# start of ROWS

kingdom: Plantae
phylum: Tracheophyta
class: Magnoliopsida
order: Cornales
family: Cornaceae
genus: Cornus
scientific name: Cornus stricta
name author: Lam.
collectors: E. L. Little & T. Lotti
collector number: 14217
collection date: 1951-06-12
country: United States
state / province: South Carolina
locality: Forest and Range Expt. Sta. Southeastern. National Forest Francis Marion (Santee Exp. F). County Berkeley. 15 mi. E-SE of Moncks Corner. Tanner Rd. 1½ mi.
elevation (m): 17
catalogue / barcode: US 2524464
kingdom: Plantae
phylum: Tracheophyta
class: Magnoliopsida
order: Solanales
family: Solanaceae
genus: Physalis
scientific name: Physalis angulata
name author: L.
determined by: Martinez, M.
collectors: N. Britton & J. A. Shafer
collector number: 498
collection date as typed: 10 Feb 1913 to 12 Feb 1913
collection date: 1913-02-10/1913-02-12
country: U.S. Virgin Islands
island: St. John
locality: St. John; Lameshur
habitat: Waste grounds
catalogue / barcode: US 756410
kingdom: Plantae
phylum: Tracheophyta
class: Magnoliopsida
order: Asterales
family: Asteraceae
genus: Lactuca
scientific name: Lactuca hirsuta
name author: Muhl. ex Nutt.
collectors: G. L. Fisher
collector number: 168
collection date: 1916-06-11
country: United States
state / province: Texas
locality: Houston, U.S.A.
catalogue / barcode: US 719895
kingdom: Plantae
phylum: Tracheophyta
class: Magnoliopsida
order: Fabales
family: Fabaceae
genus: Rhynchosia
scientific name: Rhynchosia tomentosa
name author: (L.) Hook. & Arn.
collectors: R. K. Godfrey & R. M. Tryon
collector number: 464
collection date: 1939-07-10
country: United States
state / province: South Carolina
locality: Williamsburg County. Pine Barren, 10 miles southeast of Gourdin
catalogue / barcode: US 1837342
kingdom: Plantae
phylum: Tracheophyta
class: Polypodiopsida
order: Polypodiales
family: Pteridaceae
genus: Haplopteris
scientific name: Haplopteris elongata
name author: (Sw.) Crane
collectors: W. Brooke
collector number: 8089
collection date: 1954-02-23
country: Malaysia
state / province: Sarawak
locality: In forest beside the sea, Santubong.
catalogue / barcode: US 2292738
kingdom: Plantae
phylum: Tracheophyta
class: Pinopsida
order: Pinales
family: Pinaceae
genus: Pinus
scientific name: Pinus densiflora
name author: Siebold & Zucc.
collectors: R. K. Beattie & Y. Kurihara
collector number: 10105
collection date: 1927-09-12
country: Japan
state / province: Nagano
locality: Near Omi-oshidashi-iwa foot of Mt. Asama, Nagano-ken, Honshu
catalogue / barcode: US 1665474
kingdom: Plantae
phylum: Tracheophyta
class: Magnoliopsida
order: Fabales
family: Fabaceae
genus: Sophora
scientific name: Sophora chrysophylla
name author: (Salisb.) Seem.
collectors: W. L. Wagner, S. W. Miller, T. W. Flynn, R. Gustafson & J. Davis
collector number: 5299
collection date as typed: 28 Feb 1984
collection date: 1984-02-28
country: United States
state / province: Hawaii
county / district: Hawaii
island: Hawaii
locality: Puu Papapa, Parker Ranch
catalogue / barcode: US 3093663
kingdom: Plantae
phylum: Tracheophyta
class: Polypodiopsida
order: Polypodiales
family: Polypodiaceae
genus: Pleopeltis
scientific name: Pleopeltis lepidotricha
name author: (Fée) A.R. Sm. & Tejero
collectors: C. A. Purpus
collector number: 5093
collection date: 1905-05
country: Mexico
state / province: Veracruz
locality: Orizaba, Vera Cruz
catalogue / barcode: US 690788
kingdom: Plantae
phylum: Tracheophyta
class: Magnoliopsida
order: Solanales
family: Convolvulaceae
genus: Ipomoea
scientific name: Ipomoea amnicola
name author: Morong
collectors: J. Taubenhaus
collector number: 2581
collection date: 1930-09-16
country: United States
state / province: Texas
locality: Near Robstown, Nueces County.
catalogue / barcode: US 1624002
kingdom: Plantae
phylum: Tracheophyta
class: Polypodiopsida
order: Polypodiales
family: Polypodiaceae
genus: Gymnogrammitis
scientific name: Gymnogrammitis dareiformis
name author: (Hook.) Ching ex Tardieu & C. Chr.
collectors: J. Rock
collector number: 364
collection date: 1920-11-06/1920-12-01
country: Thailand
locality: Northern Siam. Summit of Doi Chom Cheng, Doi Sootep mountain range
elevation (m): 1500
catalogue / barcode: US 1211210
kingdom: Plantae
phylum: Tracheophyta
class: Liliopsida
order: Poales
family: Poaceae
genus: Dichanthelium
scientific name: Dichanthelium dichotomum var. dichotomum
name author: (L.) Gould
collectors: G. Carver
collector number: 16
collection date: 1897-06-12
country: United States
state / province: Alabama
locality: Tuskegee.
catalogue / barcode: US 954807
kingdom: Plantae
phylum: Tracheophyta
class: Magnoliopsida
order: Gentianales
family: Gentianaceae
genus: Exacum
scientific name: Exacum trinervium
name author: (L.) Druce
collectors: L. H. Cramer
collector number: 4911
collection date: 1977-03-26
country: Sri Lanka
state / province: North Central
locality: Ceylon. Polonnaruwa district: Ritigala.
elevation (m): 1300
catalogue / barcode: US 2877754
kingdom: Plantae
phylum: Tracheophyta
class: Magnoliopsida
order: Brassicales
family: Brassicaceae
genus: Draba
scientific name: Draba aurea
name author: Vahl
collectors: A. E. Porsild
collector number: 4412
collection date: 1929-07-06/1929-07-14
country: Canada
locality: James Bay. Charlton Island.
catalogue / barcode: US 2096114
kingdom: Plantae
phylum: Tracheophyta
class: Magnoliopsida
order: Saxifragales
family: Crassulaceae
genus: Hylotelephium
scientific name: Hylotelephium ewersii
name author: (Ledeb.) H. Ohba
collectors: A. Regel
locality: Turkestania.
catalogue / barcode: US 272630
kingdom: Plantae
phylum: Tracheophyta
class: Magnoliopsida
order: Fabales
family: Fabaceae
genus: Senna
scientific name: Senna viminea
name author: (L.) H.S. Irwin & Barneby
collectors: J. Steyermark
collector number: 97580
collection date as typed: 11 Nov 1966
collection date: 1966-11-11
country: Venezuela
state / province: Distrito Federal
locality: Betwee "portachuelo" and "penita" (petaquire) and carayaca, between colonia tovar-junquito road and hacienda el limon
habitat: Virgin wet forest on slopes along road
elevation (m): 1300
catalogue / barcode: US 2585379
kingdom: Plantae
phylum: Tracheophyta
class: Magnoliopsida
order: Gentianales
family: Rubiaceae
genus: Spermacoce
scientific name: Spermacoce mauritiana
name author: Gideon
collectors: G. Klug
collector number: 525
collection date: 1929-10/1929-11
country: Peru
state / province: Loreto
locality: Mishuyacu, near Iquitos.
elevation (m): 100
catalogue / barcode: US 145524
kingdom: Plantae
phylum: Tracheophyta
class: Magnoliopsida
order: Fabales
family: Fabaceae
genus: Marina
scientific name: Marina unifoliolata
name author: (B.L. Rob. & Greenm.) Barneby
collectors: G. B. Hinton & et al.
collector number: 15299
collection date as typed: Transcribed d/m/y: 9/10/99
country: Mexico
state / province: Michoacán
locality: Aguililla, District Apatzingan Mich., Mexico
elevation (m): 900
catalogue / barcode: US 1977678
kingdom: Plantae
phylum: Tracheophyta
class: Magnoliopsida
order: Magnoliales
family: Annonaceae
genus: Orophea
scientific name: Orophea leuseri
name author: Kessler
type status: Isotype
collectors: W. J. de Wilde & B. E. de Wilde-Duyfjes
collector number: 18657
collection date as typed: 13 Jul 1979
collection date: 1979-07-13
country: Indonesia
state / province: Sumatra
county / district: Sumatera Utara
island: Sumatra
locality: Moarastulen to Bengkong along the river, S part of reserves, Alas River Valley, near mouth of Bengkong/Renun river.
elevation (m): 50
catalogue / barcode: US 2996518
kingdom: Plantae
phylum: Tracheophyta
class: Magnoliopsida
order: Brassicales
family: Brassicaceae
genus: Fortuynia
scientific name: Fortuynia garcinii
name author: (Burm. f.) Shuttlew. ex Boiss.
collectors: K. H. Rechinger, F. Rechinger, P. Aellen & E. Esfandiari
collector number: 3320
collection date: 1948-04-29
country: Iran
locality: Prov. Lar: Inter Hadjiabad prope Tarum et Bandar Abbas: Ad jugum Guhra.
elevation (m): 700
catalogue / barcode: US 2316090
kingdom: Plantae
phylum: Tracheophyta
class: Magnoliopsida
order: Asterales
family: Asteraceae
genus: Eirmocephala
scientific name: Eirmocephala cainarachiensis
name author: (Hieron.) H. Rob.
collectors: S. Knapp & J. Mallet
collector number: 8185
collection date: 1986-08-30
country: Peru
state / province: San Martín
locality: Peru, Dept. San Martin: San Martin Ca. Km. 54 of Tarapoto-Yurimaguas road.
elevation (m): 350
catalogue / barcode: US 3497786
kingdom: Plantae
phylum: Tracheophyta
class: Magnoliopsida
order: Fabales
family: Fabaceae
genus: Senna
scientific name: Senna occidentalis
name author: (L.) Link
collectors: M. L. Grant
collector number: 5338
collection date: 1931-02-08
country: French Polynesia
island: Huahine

# end of ROWS

→ STATED GOAL
Starting at the line that contains "scientific name: Senna occidentalis" and ending with the last line of the entries, give only those lines again, changing "country" to "nation" and leaving everything else the same.

→ TASK ANSWER
scientific name: Senna occidentalis
name author: (L.) Link
collectors: M. L. Grant
collector number: 5338
collection date: 1931-02-08
nation: French Polynesia
island: Huahine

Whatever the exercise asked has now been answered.